For centuries sports have been used to mask or to uncover important social and political problems, and there is no better example of this than France during the nineteenth century, when it changed from monarchy to empire to republic. Prior to the French Revolution, sports and games were the exclusive domain of the nobility. The revolution, however, challenged the notion of noble privilege, and leisure activities began spreading to all levels of society. Games either evolved from Old Regime spectacles into bourgeois pastimes, such as hunting, or died out altogether, as did trictrac. During this period, sports and games became the symbolic cultural battlefield of an emerging modern state.
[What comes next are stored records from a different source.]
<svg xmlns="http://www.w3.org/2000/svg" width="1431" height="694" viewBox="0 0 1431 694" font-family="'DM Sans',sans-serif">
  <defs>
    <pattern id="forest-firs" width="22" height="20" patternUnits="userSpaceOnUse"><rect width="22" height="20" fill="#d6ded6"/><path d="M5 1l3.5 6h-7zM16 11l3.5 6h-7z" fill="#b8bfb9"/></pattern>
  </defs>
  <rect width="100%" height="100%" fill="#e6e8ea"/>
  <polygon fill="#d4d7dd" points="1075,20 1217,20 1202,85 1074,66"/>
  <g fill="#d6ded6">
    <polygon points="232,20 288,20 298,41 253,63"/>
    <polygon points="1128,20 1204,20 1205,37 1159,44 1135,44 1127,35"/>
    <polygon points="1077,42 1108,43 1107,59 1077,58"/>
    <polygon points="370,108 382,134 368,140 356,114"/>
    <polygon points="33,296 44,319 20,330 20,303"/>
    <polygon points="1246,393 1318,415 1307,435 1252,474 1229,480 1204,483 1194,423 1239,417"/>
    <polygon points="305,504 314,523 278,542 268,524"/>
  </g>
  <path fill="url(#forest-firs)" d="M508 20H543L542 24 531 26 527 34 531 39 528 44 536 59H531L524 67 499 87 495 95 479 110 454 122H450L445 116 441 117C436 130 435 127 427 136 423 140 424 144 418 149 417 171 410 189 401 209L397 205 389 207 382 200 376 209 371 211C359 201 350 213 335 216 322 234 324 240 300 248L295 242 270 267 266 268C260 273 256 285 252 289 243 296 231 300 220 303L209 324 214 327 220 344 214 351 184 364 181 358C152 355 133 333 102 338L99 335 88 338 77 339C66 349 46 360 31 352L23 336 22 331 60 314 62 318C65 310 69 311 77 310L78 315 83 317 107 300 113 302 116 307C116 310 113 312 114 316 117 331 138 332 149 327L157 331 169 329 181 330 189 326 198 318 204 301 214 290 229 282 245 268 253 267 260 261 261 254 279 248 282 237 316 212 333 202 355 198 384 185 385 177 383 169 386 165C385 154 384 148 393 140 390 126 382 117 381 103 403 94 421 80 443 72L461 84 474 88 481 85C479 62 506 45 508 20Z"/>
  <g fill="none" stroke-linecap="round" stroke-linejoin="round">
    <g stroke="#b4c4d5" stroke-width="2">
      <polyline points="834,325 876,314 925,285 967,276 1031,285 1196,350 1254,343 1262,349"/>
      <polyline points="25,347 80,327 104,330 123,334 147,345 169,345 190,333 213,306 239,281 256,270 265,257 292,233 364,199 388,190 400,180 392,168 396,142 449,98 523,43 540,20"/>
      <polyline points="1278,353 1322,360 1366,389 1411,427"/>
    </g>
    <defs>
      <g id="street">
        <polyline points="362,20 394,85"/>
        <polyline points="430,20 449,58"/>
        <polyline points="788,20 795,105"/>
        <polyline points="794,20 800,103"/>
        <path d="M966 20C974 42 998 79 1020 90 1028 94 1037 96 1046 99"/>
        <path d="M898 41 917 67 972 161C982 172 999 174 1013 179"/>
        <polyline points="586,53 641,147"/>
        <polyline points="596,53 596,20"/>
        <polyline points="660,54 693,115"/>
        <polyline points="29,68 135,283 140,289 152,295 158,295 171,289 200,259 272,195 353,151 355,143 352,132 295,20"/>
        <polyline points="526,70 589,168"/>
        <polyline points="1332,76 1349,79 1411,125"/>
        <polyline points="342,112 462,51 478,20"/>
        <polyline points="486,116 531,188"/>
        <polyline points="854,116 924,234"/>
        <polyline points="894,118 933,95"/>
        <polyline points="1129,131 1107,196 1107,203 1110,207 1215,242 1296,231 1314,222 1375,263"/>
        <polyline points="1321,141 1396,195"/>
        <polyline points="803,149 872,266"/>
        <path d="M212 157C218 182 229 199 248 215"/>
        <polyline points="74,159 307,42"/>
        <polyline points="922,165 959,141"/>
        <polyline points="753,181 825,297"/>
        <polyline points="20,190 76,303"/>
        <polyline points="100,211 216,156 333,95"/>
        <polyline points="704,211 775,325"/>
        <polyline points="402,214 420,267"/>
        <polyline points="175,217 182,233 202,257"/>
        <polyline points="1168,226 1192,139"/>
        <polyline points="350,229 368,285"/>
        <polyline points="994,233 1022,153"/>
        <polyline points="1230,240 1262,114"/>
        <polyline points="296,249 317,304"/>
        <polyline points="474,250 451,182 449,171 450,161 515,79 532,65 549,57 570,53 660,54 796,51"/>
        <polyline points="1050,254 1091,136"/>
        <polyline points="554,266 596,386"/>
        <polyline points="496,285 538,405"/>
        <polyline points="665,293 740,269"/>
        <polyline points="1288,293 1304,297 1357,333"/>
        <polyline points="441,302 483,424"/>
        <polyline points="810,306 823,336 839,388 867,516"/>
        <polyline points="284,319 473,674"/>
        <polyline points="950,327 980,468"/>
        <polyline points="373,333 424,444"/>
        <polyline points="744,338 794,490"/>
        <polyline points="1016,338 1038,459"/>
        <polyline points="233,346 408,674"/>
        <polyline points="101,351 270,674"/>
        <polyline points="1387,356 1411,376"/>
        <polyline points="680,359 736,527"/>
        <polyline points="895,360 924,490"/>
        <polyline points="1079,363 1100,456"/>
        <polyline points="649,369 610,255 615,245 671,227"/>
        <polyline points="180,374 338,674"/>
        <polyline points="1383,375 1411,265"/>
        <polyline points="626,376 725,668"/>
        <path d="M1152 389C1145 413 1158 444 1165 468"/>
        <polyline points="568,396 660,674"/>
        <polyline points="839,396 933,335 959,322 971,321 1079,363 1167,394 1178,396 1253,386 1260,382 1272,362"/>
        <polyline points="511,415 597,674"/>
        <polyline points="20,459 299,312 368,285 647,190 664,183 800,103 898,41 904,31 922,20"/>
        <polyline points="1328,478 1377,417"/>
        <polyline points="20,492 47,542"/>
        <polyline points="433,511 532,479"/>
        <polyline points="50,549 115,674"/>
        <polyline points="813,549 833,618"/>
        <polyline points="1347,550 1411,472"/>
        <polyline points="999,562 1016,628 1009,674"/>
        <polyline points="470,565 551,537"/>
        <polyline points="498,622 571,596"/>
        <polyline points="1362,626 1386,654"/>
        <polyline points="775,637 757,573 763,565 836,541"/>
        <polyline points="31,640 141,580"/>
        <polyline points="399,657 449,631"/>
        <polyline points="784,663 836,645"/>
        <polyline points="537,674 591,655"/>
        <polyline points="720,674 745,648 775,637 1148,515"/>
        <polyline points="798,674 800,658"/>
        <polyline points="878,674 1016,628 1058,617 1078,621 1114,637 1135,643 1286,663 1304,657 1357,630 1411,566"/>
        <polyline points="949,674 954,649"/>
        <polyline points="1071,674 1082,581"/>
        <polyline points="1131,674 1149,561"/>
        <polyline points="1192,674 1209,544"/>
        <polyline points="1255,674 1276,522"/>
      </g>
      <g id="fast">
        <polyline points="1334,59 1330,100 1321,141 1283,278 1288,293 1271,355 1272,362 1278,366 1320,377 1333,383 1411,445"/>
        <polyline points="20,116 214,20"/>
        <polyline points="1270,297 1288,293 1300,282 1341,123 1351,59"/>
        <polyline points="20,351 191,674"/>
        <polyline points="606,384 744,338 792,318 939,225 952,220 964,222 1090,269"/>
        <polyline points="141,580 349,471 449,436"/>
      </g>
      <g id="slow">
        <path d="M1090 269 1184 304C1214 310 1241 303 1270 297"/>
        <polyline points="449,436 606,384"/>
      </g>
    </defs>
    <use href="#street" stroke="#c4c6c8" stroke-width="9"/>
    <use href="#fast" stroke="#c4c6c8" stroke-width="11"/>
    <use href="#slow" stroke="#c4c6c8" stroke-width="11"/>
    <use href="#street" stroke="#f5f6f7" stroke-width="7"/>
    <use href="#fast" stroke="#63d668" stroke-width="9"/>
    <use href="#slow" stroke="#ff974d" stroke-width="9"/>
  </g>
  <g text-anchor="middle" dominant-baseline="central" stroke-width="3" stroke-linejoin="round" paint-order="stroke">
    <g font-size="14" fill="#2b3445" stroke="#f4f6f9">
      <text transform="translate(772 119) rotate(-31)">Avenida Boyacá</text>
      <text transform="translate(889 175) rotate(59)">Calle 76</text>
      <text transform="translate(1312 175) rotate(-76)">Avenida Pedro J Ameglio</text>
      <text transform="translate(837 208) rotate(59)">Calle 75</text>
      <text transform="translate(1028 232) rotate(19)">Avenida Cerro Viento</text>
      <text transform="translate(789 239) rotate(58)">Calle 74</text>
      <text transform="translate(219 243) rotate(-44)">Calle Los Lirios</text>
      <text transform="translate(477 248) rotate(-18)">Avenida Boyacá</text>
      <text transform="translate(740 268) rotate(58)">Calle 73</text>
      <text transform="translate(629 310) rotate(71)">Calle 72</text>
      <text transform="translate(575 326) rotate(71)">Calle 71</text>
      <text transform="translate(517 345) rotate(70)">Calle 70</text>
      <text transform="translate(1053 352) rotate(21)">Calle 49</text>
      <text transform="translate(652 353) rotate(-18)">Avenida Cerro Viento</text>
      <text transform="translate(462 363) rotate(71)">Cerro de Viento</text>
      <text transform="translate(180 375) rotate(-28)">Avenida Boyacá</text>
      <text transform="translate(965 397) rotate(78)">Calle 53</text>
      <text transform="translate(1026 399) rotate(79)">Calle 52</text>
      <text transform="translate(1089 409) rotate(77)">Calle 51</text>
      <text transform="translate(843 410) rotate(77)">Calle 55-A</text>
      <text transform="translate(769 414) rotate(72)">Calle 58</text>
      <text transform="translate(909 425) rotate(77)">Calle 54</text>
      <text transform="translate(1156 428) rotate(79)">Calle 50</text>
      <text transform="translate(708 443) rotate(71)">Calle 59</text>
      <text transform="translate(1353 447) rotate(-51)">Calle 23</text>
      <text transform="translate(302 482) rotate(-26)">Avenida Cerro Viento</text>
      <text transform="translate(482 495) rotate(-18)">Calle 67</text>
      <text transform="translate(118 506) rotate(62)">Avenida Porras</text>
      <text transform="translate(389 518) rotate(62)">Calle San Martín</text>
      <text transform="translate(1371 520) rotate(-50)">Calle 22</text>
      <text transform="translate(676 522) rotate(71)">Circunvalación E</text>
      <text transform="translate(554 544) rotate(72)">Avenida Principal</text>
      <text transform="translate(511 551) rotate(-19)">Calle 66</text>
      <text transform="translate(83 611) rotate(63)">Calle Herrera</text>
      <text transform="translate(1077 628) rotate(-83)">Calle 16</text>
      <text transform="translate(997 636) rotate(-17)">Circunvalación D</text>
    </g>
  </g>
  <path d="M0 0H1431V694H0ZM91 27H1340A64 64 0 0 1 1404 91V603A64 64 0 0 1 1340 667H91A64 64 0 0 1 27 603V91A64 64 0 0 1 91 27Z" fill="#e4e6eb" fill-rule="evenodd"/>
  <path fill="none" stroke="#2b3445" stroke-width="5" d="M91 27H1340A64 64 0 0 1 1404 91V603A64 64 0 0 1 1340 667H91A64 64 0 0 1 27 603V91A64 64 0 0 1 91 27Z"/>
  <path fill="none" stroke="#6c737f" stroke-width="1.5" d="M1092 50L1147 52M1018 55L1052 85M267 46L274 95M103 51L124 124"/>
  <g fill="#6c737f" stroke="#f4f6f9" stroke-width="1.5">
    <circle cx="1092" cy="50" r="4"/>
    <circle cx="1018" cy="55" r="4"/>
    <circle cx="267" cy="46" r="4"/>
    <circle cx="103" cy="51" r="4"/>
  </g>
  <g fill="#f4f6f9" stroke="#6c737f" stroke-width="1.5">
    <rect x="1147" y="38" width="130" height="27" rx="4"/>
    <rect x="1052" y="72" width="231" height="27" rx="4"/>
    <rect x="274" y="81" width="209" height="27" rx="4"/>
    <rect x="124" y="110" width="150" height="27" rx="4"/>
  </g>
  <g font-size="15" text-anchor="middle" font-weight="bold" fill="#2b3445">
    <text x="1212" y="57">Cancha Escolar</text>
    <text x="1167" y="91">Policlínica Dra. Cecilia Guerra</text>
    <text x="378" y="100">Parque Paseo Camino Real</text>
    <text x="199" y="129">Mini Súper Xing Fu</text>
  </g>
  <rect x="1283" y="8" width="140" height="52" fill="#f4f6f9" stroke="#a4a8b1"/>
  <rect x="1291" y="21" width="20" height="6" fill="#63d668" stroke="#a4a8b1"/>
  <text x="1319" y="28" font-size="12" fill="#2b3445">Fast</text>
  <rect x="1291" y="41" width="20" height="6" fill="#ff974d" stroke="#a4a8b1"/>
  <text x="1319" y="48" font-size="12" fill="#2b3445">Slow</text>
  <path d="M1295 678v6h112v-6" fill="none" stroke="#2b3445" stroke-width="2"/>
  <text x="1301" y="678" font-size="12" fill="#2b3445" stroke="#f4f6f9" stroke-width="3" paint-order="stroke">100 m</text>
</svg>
Playing at Monarchy looks at the ways sports and games (tennis, fencing, bullfighting, chess, trictrac, hunting, and the Olympics) are metaphorically used to defend and subvert, to praise and mock both class and political power structures in nineteenth-century France. Corry Cropper examines what shaped these games of the nineteenth-century and how they appeared as allegory in French literature (in the fiction of Balzac, Mérimée, and Flaubert), and in newspapers, historical studies, and even game manuals. Throughout, he shows how the representation of play in all types of literature mirrors the most important social and political rifts in postrevolutionary France, while also serving as propaganda for competing political agendas. Though its focus is on France, Playing at Monarchy hints at the way these nineteenth-century developments inform perceptions of sport even today.